• _WORK INSTRUCTION_: Render the lines below, from the line with "Miért jó ajándék egy gyerek fülbevaló" up to and including the line with "με προσωπικ", as a Markdown table with two columns, Number and Line. Give each line its own row, skip blank lines, and leave out the pictures.

• _SOURCE INFORMATION_:
============

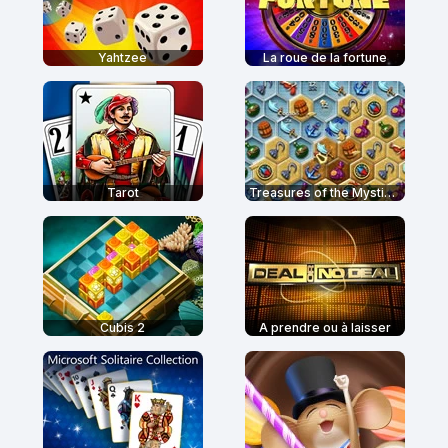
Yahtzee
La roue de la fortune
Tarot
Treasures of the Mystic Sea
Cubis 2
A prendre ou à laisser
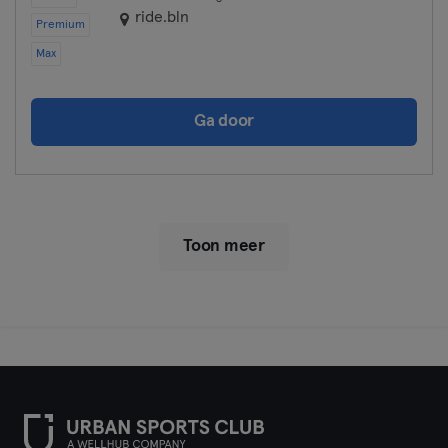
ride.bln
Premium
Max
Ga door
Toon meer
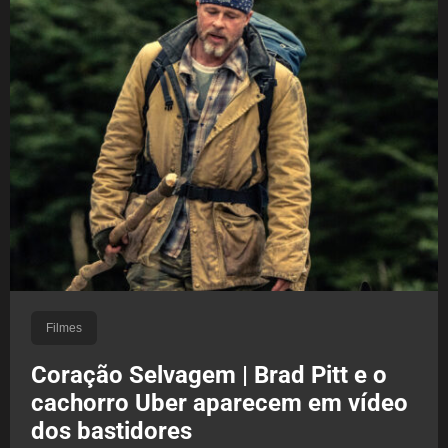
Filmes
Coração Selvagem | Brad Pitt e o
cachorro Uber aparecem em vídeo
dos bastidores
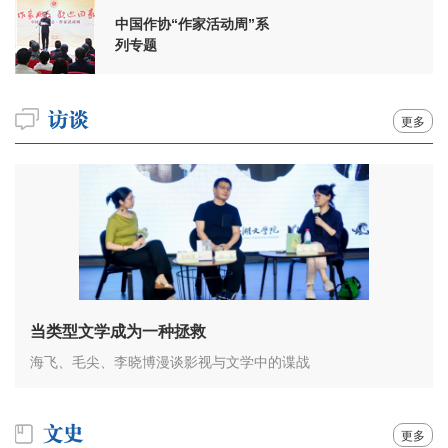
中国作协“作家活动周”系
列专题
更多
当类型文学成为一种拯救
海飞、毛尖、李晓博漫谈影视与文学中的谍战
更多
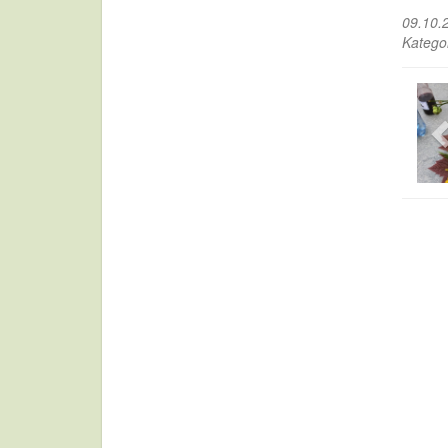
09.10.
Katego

============

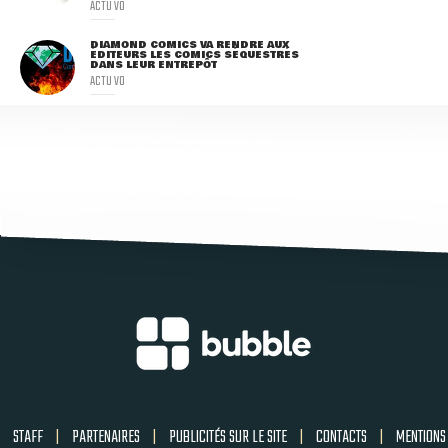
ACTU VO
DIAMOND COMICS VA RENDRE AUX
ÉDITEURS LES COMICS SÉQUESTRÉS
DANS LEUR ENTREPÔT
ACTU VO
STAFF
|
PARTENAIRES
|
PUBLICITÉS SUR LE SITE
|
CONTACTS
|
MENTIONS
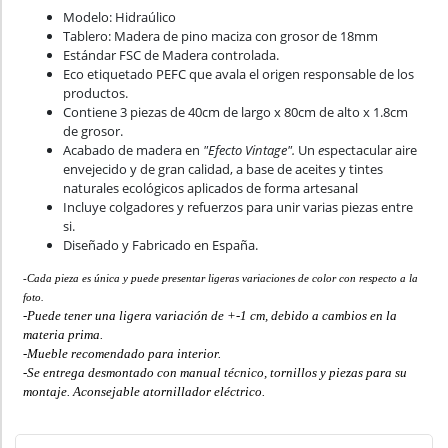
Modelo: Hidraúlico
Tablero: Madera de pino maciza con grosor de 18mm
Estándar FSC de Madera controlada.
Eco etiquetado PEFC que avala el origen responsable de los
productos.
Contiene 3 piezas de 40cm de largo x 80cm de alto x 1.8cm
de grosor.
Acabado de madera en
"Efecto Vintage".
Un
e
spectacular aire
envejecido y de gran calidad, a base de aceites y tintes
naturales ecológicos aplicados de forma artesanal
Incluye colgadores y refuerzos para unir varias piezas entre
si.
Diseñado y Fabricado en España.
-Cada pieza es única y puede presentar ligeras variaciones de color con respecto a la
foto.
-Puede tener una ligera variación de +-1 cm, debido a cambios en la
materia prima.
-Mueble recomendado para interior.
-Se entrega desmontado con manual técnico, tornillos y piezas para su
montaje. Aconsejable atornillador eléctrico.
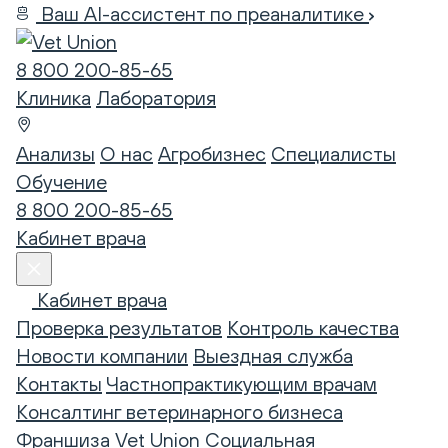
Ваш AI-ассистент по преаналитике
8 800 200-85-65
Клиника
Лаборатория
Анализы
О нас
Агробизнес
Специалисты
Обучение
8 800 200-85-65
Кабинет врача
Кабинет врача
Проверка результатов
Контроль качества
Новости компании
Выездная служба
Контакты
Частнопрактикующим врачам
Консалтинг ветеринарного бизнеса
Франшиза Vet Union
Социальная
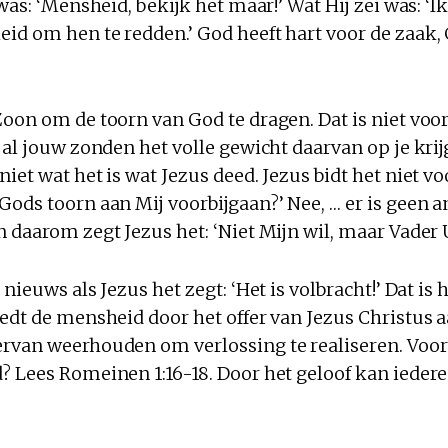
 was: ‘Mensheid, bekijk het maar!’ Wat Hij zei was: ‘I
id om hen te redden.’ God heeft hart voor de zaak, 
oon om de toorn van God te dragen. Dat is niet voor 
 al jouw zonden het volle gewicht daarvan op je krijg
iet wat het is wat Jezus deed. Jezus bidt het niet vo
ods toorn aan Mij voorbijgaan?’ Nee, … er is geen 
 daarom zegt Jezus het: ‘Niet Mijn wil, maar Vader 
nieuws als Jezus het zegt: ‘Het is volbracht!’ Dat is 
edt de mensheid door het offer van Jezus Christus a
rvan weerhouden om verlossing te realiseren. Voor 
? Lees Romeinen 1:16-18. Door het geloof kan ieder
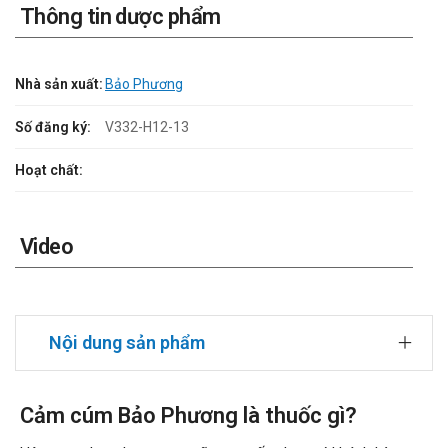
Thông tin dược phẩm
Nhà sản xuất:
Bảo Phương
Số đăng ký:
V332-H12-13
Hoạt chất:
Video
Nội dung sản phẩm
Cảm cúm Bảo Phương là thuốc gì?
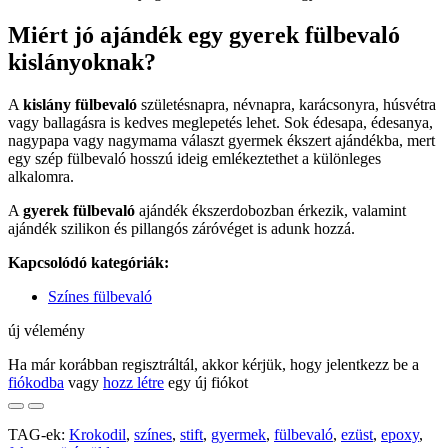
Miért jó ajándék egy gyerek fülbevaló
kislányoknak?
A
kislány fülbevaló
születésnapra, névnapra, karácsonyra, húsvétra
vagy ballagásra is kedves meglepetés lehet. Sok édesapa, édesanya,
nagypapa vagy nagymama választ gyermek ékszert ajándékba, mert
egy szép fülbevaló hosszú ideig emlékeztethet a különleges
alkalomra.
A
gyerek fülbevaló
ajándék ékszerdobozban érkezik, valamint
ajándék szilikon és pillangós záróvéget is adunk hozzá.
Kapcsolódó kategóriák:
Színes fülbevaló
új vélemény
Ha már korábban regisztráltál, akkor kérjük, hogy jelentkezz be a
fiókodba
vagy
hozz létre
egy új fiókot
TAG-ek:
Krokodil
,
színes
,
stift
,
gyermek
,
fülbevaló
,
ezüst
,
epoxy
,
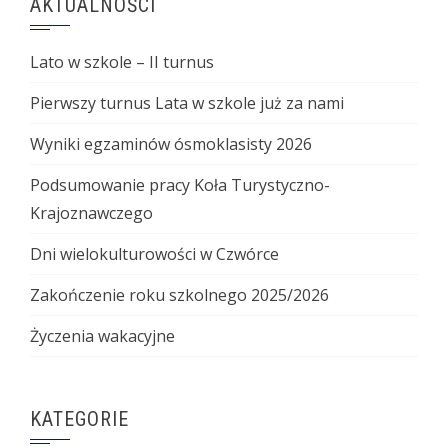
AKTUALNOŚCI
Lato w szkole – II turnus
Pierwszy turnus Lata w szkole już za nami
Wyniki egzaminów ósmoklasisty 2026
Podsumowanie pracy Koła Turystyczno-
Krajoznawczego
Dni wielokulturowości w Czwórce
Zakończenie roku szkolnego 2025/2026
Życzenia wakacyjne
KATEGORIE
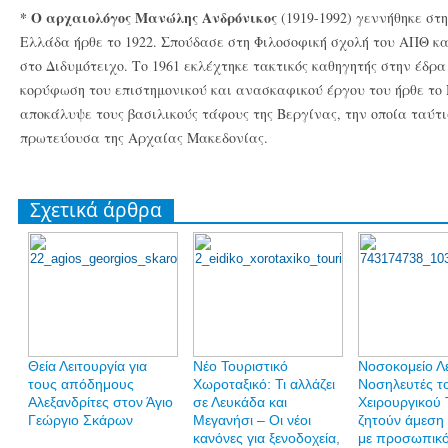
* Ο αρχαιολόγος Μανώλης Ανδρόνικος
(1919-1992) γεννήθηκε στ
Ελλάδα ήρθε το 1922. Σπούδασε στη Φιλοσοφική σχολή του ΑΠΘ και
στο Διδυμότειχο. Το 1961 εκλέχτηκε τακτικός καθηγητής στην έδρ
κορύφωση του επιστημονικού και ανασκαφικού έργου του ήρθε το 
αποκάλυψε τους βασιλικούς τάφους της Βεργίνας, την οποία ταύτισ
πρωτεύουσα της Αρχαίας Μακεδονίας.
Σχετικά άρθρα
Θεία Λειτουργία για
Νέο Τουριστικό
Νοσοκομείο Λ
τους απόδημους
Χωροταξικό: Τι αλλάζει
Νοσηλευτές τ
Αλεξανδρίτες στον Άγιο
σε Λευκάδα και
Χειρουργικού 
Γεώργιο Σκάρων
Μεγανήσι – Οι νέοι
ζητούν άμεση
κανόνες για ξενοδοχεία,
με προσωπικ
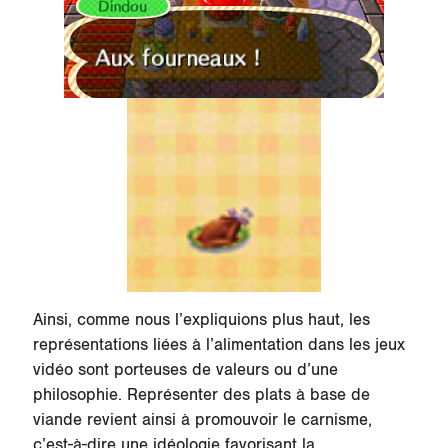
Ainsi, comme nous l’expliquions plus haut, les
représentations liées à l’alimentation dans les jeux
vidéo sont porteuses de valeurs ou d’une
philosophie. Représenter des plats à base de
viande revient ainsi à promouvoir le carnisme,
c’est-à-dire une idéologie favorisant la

============

• _WRITTEN ANSWER_:
| Number | Line |
|---|---|
| 1 | Miért jó ajándék egy gyerek fülbevaló |
| 2 | kislányoknak? |
| 3 | A |
| 4 | kislány fülbevaló |
| 5 | születésnapra, névnapra, karácsonyra, húsvétra |
| 6 | vagy ballagásra is kedves meglepetés lehet. Sok édesapa, édesanya, |
| 7 | nagypapa vagy nagymama választ gyermek ékszert ajándékba, mert |
| 8 | egy szép fülbevaló hosszú ideig emlékeztethet a különleges |
| 9 | alkalomra. |
| 10 | A |
| 11 | gyerek fülbevaló |
| 12 | ajándék ékszerdobozban érkezik, valamint |
| 13 | ajándék szilikon és pillangós záróvéget is adunk hozzá. |
| 14 | Kapcsolódó kategóriák: |
| 15 | Színes fülbevaló |
| 16 | új vélemény |
| 17 | Ha már korábban regisztráltál, akkor kérjük, hogy jelentkezz be a |
| 18 | fiókodba |
| 19 | vagy |
| 20 | hozz létre |
| 21 | egy új fiókot |
| 22 | TAG-ek: |
| 23 | Krokodil |
| 24 | , |
| 25 | színes |
| 26 | , |
| 27 | stift |
| 28 | , |
| 29 | gyermek |
| 30 | , |
| 31 | fülbevaló |
| 32 | , |
| 33 | ezüst |
| 34 | , |
| 35 | epoxy |
| 36 | , |
| 37 | AKTUALNOŚCI |
| 38 | Lato w szkole – II turnus |
| 39 | Pierwszy turnus Lata w szkole już za nami |
| 40 | Wyniki egzaminów ósmoklasisty 2026 |
| 41 | Podsumowanie pracy Koła Turystyczno- |
| 42 | Krajoznawczego |
| 43 | Dni wielokulturowości w Czwórce |
| 44 | Zakończenie roku szkolnego 2025/2026 |
| 45 | Życzenia wakacyjne |
| 46 | KATEGORIE |
| 47 | * Ο αρχαιολόγος Μανώλης Ανδρόνικος |
| 48 | (1919-1992) γεννήθηκε στ |
| 49 | Ελλάδα ήρθε το 1922. Σπούδασε στη Φιλοσοφική σχολή του ΑΠΘ και |
| 50 | στο Διδυμότειχο. Το 1961 εκλέχτηκε τακτικός καθηγητής στην έδρ |
| 51 | κορύφωση του επιστημονικού και ανασκαφικού έργου του ήρθε το  |
| 52 | αποκάλυψε τους βασιλικούς τάφους της Βεργίνας, την οποία ταύτισ |
| 53 | πρωτεύουσα της Αρχαίας Μακεδονίας. |
| 54 | Σχετικά άρθρα |
| 55 | Θεία Λειτουργία για |
| 56 | Νέο Τουριστικό |
| 57 | Νοσοκομείο Λ |
| 58 | τους απόδημους |
| 59 | Χωροταξικό: Τι αλλάζει |
| 60 | Νοσηλευτές τ |
| 61 | Αλεξανδρίτες στον Άγιο |
| 62 | σε Λευκάδα και |
| 63 | Χειρουργικού  |
| 64 | Γεώργιο Σκάρων |
| 65 | Μεγανήσι – Οι νέοι |
| 66 | ζητούν άμεση |
| 67 | κανόνες για ξενοδοχεία, |
| 68 | με προσωπικ |